Sudan adım adım iç savaşa mı gidiyor?

Sudan adım adım iç savaşa mı gidiyor?
TT

Sudan adım adım iç savaşa mı gidiyor?

Sudan adım adım iç savaşa mı gidiyor?

Sudan güvenlik güçleri dün, Ömer el-Beşir ve hükümetinin istifasını talep eden bir belgeyi cumhurbaşkanlığına teslim etmek için başkent Hartum’un meydanlarını dolduran binlerce göstericiye karşı göz yaşartıcı gaz ve cop kullandı.
Doğu Afrika ülkesi Sudan, 19 Aralık 2018'den bu yana hayat pahalılığının protesto edildiği, başkent Hartum'un aralarında olduğu birçok vilayete yayılan gösterilere sahne oluyor.
Dün, güvenlik güçleri tarafından yapılan açıklamada, önceki protestolar sırasında tutuklananların çoğunun serbest bırakıldığı açıklandı. Cumhurbaşkanı Beşir ise yaptığı açıklamada, halkın çektiği ıstırabın farkında olduklarını belirterek, içinde yaşadıkları koşullara sabrettikleri için kendilerine teşekkür etti ve yakın zamanda bunların üstesinden geleceklerine dair söz verdi.
Beşir'den şeffaflık vurgusu
Beşir, ülkenin bağımsızlığının 63. Yıldönümü münasebetiyle yaptığı konuşmada, “Bu zor aşamanın üstesinden gelmek üzereyiz” ifadesini kullandı. Muhaliflere ulusal diyaloğa katılma çağrısını yineleyen Beşir, 2020'deki seçimlerin şeffaflık ve dürüstlük atmosferi içinde gerçekleşeceğine dair söz verdi. Konuşması sırasında dış ilişkilere değinen Beşir, ülkenin yüksek ulusal çıkarlarına uygun olarak dengeli ilişkilerin muhafaza edilmesi gerektiğini söyledi.

■ **Veri Alıntıları**
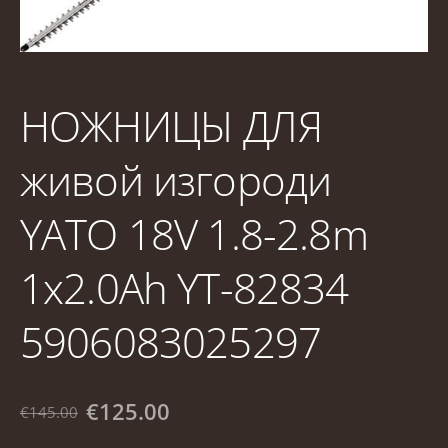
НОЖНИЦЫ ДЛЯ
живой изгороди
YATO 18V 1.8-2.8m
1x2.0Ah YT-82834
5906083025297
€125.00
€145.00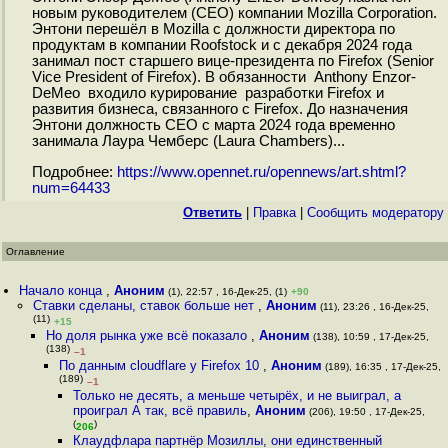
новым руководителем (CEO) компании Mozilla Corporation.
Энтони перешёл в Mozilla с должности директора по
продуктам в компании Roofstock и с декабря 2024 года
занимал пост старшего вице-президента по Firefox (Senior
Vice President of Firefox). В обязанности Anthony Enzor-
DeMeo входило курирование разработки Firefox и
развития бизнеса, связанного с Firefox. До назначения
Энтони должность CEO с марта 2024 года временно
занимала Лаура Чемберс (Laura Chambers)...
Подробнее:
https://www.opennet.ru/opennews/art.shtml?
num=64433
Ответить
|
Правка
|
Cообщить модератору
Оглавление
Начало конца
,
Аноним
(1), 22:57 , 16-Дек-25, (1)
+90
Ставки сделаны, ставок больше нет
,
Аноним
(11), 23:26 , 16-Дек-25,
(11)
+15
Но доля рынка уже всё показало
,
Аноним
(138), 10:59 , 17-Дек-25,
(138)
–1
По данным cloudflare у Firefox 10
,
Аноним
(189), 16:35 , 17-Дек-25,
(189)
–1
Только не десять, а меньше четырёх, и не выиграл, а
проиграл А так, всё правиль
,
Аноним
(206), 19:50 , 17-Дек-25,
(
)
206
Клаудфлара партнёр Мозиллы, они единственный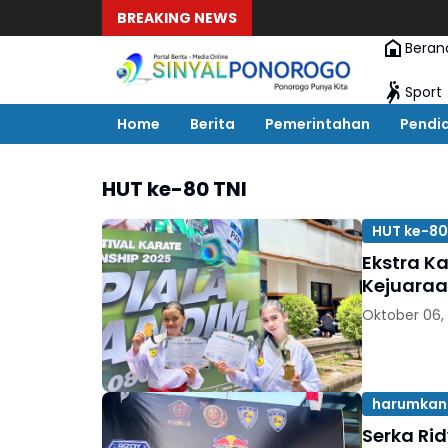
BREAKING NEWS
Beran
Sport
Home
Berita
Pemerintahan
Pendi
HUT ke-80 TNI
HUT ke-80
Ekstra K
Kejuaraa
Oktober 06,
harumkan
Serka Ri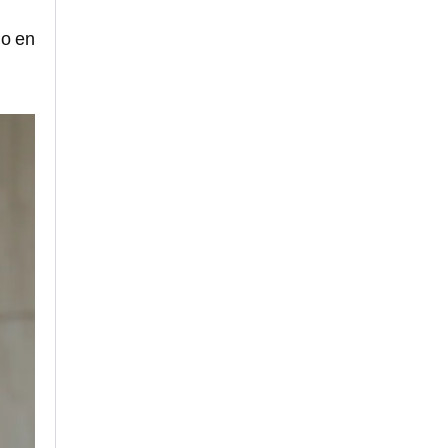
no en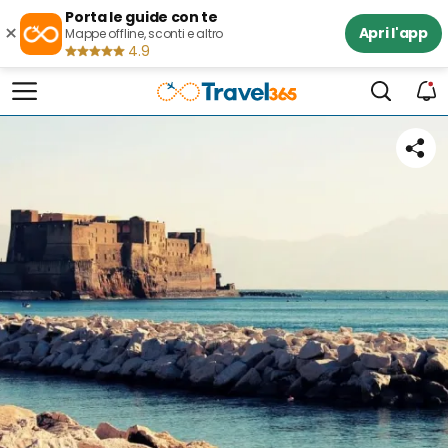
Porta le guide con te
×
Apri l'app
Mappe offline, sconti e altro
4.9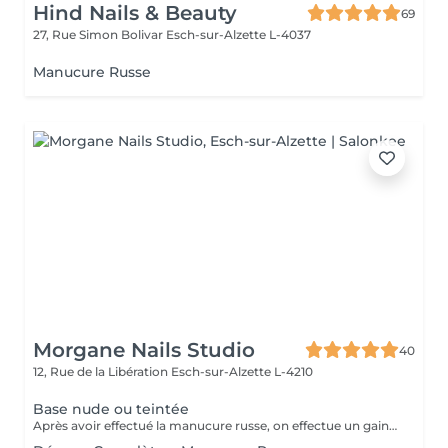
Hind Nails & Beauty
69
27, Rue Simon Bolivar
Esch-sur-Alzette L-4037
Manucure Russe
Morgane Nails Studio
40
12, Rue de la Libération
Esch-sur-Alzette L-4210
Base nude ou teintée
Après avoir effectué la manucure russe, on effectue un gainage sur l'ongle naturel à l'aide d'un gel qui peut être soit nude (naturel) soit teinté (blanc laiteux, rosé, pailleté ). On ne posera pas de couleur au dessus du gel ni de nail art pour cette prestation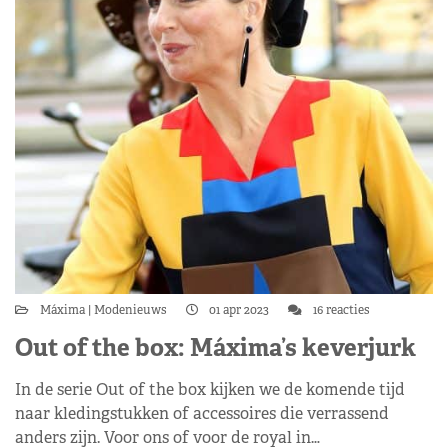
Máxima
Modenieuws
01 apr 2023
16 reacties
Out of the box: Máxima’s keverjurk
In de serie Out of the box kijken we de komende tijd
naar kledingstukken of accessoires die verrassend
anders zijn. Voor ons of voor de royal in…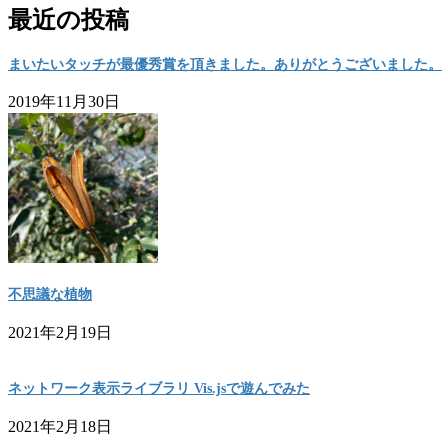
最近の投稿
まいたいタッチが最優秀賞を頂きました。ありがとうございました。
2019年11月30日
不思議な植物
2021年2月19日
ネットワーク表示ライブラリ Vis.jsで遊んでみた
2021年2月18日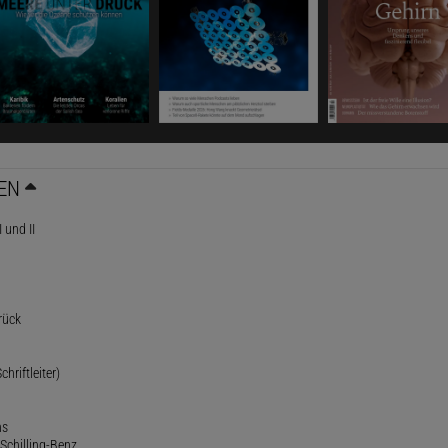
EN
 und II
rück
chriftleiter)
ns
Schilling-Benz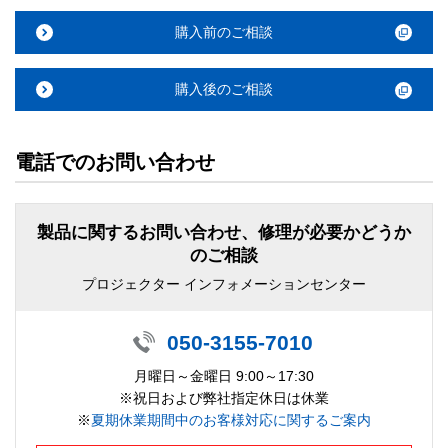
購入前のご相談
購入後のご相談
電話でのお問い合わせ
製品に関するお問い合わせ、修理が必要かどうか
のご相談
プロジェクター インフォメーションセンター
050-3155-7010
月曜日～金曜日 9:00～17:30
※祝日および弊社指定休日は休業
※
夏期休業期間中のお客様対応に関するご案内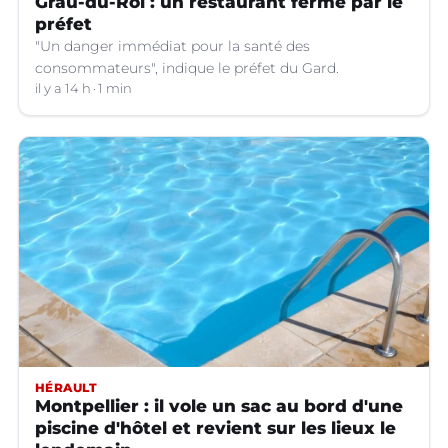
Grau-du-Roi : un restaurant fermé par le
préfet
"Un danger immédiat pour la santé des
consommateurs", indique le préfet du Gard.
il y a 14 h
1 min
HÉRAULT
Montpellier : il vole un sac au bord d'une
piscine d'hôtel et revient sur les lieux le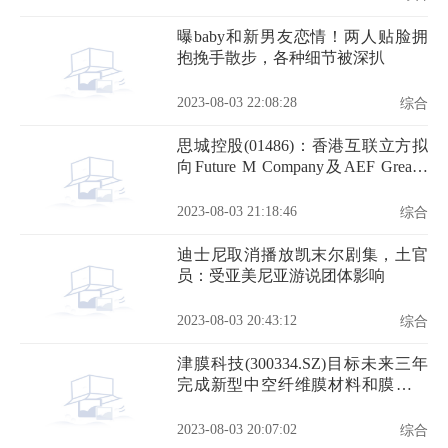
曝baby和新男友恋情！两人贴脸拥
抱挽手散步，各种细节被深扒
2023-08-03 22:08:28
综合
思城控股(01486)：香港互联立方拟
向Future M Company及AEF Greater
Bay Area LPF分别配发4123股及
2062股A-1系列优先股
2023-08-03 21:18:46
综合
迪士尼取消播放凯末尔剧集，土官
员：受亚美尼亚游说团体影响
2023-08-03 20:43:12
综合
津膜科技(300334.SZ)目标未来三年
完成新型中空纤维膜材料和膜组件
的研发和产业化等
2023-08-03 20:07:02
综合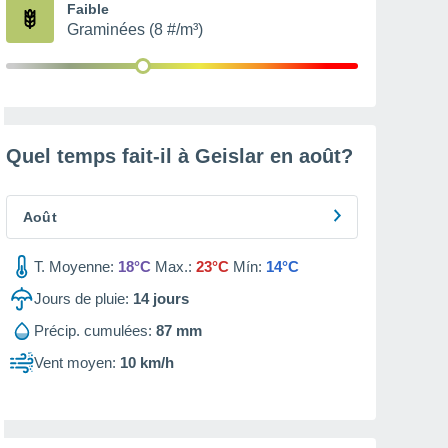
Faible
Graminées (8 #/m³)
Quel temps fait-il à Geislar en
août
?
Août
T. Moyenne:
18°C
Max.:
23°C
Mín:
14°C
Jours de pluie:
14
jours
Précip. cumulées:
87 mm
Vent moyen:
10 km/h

■ **Alıştırma Görevleri**
[1] Sudan'daki protestolara ilişkin haberde yer alan bilgilere göre aşağıdaki ifadelerin her birinin doğru olup olmadığını belirtiniz. Her yanıtı evet ya da hayır olarak veriniz ve kararı belirleyen ifadeyi haberden aynen alıntılayınız.
(a) Gösteriler 19 Aralık 2018'den bu yana sürmektedir.
(b) Güvenlik güçleri, önceki protestolar sırasında tutuklananların tamamının serbest bırakıldığını açıklamıştır.
(c) Beşir, 2020'deki seçimlerin ertelenebileceğini söylemiştir.
[2] Sudan'daki protestolara ilişkin haberi iki cümleyle özetleyiniz.
[3] Sudan'daki protestolara ilişkin haberi, son cümlesinden sonra gelecek biçimde birkaç cümleyle sürdürünüz.

■ **Görev Yanıtları**
[1]
(a) Evet: "19 Aralık 2018'den bu yana hayat pahalılığının protesto edildiği"
(b) Hayır: "önceki protestolar sırasında tutuklananların çoğunun serbest bırakıldığı açıklandı"
(c) Hayır: "2020'deki seçimlerin şeffaflık ve dürüstlük atmosferi içinde gerçekleşeceğine dair söz verdi"

[2] Sudan'da 19 Aralık 2018'den bu yana hayat pahalılığına karşı düzenlenen gösteriler başkent Hartum dahil birçok vilayete yayılmıştır ve güvenlik güçleri, Ömer el-Beşir ile hükümetinin istifasını talep eden binlerce göstericiye karşı göz yaşartıcı gaz ve cop kullanmıştır. Beşir ise halkın çektiği ıstırabın farkında olduklarını belirterek zor aşamanın üstesinden gelineceğini söylemiş, muhalifleri ulusal diyaloğa çağırmış ve 2020'deki seçimlerin şeffaf ve dürüst bir ortamda yapılacağına söz vermiştir.

[3]
Dün binlerce kişi, protestolar için yapılan ikinci çağrının ardından Hartum'daki Arap pazarının yakınlarında bulunan bir meydanda toplandılar. Ancak yetkililer, bu büyük kalabalığın meydana gelmesinin öncesinde bölgeye asker konuşlandırdı. Perşembe ve Cuma günleri bölgedeki askerleri yoğunlaştıran hükümet yetkilileri, meydanı kapalı bir askeri kışla haline getirdi.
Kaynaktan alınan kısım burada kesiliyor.